Toys break, clothes wear out, and electronics become obsolete. So if you're looking for gifts with greater longevity, consider giving something with a financial twist.
Financial gifts often provide opportunities for learning. Some are designed to teach about saving and investing. Others keep the focus on the importance of college education. And still others serve as an introduction to charitable giving.
So, here are some ideas about making financial gifts that are interesting, useful, and perhaps even a bit of an adventure.
If the goal is to foster philanthropy, consider making a charitable donation in the recipient's name. For children, for example, you might want to look at Heifer International, a Little Rock, Ark., charity that promotes economic sustainability by providing needy families worldwide with livestock, equipment, and training. For $20, your donation will provide a family with a flock of chicks. For $150, a family will get irrigation pumps.
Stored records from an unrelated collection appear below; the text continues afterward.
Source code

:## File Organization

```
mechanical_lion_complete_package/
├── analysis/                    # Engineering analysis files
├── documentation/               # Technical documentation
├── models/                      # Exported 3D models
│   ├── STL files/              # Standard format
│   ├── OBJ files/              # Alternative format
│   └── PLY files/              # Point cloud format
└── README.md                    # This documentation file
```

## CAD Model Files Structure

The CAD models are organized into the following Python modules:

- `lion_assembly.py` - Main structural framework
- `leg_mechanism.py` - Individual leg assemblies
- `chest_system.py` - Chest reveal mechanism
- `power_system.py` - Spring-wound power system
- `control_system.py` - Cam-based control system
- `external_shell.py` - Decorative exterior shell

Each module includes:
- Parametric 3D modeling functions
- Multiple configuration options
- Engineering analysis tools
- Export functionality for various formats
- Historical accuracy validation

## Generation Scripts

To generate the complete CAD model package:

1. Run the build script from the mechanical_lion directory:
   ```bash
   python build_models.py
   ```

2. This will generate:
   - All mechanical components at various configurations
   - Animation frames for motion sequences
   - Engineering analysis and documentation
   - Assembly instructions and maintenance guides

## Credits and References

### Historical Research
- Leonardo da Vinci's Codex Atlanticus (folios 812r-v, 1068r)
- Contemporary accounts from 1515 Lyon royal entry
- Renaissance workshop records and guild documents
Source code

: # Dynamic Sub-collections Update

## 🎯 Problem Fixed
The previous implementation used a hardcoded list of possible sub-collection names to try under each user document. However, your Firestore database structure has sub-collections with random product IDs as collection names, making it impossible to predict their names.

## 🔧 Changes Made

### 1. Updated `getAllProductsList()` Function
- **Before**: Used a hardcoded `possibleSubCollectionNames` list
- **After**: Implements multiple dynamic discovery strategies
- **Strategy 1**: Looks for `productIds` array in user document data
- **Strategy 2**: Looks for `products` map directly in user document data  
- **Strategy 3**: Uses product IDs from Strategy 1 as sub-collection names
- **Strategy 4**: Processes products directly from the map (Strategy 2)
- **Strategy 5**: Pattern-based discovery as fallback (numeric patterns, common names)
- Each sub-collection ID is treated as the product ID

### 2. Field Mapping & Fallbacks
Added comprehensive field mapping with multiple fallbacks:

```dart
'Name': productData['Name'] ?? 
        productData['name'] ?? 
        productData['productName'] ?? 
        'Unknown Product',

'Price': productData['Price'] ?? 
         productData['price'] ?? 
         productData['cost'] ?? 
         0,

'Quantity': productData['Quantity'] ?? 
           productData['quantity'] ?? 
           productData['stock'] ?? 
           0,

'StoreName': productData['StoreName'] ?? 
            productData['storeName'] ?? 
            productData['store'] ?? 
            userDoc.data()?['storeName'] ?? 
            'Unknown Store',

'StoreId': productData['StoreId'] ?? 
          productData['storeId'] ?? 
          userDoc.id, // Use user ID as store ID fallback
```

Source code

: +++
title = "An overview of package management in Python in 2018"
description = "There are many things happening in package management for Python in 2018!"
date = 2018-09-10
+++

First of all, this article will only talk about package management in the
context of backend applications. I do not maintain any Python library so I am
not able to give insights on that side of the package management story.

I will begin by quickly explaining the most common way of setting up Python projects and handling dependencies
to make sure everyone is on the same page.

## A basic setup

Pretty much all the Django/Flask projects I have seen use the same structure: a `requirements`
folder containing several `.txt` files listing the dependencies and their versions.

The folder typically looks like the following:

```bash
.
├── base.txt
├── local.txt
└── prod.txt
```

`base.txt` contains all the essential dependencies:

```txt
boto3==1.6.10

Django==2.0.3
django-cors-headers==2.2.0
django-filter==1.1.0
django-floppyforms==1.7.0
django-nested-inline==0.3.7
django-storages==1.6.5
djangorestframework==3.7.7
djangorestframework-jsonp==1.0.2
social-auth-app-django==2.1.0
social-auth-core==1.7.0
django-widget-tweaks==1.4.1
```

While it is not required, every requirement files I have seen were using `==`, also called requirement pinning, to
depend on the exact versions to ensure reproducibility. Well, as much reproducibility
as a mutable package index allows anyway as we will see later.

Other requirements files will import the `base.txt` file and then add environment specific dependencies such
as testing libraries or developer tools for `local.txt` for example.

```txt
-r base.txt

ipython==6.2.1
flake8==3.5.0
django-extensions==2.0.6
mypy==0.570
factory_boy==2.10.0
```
Kiva, a San Francisco nonprofit, takes a more interactive approach, attacking global poverty by arranging small loans for entrepreneurs, fledgling businesses, and others in need. The average loan request is $440, and the funds — provided in increments of $25 or more — are used for projects such as purchasing farm livestock in the Philippines, expanding a food shop in Kenya, or repairing an aging taxi in Pakistan.
Gift cards start at $25. The recipient can review potential borrowers, make a loan, track the progress as the loan is repaid, and then lend again.
Fidelity Charitable, a public charity created by Fidelity Investments, uses its donor-advised fund to let people "gift" the right to direct charitable giving from their accounts. Donor-advised funds allow people to make contributions, take the tax deduction right away, and give the money to charities.
Fidelity's Gift4Giving lets people give family and friends anywhere from $50 to $5,000 from their accounts. Once the gift is received, recipients can make grants to charities of their choice.
If your granddaughter is, let's say, a passionate environmentalist, you can give her $500 through this program. She can then choose which environmental groups to support, dividing it as she sees fit.
Financial gifts can also be used to promote savings. Parents, for example, can fund Roth IRAs for their children. This gift only works if the child has earned income, which could range from baby-sitting money to paychecks from that job at the mall. Contributions can't exceed the kids' earnings, which should be declared on their tax returns. Earnings of less than $400 are not taxed, if they are only source of income, says Michael Kaplan, a Boston tax attorney.
"I did that for my son," said fee-only adviser Deborah Levenson of Braver Wealth Management in Needham. "I put in $2 for every $1 he put in his Roth." These retirement accounts are attractive because they grow tax-free and contributions can be withdrawn at any time without penalty.
A session with a financial planner or tax preparation with an accountant can be a great gift for young adults who are trying to figure out taxes, pay off school debt, or decide whether they can afford to buy a house. Costs vary, but fee-only planner Dana Levit of Paragon Financial Advisors in Newton estimated that basic planning might cost from $500 to $700.
Or you can sign them up for a program such as those offered by Society of Grownups, a Brookline company owned by the Springfield insurer MassMutual. It offers programs geared to millennials and their financial concerns. For $40, you could buy them a supper club discussion, while $100 will get 90 minutes of financial planning. Other programs are free but require registration.
Lots of parents like gifts that introduce their children to investing. Such gifts are best tailored to the age of the recipient, Levit said. Stock in Disney is a popular choice for young children, while Apple shares might be a good choice for those a bit older, she said, noting that such gifts help to connect investing with products the kids already like. "That way," she said, "they're a little more relevant to the kids than the S&P 500."
If the goal is to give a gift that builds a child's portfolio, consider mutual funds. A good choice here might be a broad-based market index fund such as Vanguard Total Stock Market Index, a low-cost diversified investment that can grow over time, Levit said. Or you might prefer a target-date mutual fund — which can be pegged to the start of college or retirement — that shifts to less-aggressive funds as that target gets closer.
Gifts of college funding can have a big effect, with parents and grandparents setting aside money to pay future tuition bills. One popular approach: A 529 college tuition savings plan, which allows invested money to grow tax free and remain free of taxes when it is withdrawn to pay for college.
When making financial gifts, keep an eye on the tax rules. The annual gift tax exemption, currently $14,000, lets you make annual gifts of up to the exemption amount without triggering any gift tax considerations. Married couples can combine their gifts, bringing the exempt amount to $28,000 this year.
There is no limit, however, on the amount of money you spend to pay someone else's tuition or medical bills, as long as the money is paid directly to the school or medical facility. You can also take advantage of special rules that allow you to fund a 529 plan using up to five years of your annual gift tax exemption — $70,000 under current limits — at one time.